  • In an article in the Administrative Law Review, Pamela Herd and Donald Moynihan of the Ford School of Public Policy and Rutgers Law School’s Amy Widman explain why administrative requirements can prevent eligible individuals from accessing public benefits. Herd, Moynihan, and Widman identify learning, compliance, and psychological costs as barriers that discourage participation and increase disenrollment. Herd and her coauthors illustrate why Medicaid work requirements often produce coverage losses: beneficiaries must understand reporting rules, repeatedly document compliance, and cope with the uncertainty and stress of maintaining eligibility. The Herd team highlights how Medicaid work requirements may lead to coverage losses when reporting and verification systems impose burdens that eligible beneficiaries cannot easily satisfy.

» Exercise data:

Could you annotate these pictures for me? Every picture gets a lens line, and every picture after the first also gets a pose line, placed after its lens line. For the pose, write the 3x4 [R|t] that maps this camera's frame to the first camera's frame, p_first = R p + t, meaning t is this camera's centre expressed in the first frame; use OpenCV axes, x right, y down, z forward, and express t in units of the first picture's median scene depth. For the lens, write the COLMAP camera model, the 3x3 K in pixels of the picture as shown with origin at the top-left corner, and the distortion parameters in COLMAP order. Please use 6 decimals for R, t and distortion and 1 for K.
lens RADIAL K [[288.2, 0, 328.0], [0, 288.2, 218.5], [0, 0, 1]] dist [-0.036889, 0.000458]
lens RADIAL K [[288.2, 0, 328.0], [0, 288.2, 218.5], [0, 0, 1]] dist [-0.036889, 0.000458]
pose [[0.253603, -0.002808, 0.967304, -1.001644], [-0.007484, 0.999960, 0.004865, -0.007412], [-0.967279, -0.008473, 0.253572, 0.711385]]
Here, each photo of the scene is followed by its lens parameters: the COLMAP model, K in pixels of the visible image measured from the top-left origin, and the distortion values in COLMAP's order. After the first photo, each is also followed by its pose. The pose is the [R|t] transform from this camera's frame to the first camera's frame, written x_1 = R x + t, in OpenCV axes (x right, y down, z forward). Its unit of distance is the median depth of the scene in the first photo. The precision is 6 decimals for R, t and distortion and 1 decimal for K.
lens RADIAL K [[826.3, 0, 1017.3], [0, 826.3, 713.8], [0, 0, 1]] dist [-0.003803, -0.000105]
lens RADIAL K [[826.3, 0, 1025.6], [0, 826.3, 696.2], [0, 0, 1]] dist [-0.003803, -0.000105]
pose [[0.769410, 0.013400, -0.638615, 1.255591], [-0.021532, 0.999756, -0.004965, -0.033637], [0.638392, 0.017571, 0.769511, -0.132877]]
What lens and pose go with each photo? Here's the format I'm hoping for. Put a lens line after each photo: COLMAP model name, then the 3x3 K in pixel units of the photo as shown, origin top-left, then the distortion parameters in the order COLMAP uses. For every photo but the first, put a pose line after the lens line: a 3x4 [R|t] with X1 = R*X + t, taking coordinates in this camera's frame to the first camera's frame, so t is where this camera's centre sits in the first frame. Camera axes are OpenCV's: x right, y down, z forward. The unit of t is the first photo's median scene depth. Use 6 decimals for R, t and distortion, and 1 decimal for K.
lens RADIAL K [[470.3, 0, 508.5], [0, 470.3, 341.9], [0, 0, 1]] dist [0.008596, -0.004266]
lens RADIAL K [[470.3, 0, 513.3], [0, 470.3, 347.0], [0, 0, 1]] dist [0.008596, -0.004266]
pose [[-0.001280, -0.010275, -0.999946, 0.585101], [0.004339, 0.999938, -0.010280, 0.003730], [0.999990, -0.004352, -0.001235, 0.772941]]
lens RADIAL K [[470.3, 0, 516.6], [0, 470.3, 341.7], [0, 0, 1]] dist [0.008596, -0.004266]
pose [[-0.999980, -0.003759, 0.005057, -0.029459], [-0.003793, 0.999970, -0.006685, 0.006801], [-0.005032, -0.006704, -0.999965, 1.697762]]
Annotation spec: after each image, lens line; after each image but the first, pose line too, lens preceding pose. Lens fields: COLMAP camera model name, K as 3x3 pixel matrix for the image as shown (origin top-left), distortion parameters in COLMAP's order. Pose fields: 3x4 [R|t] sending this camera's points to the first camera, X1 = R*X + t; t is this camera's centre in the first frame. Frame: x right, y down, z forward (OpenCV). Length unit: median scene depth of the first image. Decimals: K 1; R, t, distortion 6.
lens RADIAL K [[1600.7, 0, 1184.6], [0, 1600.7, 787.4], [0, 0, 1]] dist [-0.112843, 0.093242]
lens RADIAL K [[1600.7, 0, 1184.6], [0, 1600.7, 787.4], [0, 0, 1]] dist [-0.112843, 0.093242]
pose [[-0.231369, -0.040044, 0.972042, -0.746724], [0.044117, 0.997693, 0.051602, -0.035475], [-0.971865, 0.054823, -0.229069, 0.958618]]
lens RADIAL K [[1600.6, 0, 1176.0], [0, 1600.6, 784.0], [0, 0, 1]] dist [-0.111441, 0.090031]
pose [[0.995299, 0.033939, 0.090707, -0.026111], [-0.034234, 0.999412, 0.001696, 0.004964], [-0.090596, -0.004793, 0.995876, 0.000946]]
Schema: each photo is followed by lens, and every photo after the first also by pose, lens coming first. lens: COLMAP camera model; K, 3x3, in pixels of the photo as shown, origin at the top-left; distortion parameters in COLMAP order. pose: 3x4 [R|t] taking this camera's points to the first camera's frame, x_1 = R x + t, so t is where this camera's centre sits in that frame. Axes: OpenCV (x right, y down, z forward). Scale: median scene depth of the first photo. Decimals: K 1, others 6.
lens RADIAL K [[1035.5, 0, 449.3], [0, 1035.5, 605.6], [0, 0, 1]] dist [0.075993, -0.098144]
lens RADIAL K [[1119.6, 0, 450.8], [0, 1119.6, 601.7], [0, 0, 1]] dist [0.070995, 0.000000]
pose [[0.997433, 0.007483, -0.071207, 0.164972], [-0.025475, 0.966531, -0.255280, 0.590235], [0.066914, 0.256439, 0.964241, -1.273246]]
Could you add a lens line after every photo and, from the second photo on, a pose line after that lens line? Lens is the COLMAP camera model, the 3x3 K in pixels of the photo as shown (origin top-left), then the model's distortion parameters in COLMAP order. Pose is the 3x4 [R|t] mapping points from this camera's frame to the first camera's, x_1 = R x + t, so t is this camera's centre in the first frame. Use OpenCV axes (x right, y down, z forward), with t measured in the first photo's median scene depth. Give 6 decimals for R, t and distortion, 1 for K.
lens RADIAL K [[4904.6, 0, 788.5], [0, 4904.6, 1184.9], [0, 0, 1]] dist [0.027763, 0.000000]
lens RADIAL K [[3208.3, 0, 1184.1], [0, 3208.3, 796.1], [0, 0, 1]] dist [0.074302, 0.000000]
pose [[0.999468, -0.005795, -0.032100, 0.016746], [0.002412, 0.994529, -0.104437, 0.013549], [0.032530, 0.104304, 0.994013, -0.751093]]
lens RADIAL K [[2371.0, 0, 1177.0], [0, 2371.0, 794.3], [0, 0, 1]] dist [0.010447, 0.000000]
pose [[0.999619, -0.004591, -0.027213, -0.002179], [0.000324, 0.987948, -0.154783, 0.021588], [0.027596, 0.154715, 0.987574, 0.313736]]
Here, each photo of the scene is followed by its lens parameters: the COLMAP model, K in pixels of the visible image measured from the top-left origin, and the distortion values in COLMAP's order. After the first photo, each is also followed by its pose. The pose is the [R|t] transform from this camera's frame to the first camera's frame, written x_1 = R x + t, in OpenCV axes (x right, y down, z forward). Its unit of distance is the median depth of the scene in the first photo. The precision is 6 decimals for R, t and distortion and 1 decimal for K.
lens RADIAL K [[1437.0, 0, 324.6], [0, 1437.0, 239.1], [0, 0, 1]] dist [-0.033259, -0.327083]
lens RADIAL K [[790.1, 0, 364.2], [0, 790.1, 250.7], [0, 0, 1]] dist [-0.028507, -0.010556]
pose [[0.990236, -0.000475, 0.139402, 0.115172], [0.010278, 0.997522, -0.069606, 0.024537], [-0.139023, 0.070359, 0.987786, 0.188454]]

» Assignment 1: According to the passage on administrative burdens in public benefits, which three kinds of costs do Herd, Moynihan, and Widman identify as barriers to participation?
» Assignment 2: Continue the passage on administrative burdens in public benefits from its last sentence.

» Response box 1: Learning, compliance, and psychological costs.

» Response box 2:
  • In an article in Inquiry, Michael Folse and James Bridges of Shreveport School of Medicine and Anthony DiGiorgio of UCSF Health examine work requirement policies in federally administered social welfare programs such as Medicaid to assess their impact on employment and health outcomes. Using examples of Medicaid work requirement programs in Arkansas, Georgia, California, and Utah, and data from non-health insurance programs such as the Supplemental Nutrition Assistance Program (SNAP), Flose and his coauthors find that work requirements are most successful when paired with employment assistance. Drawing on this evidence, they propose a federal Medicaid work requirement that incorporates work-support programs to improve both employment and health outcomes.
  • In an article in The BMJ, Pritzker School of Medicine student Daniel Johnson and several coauthors use a statistical analysis to estimate the impact of a work requirement program implemented as part of Georgia’s 2023 Medicaid expansion. Comparing Georgia with surrounding states that did not implement similar requirements, the Johnson team concludes that the Georgia program had no significant impact on Medicaid coverage, the uninsured rate, or employment. Johnson and his coauthors compare the results of their study to similar research addressing Medicaid work requirements and highlight the important policy implications of their findings—work requirements may ultimately be counterproductive because they reduce Medicaid coverage without any positive impact on employment.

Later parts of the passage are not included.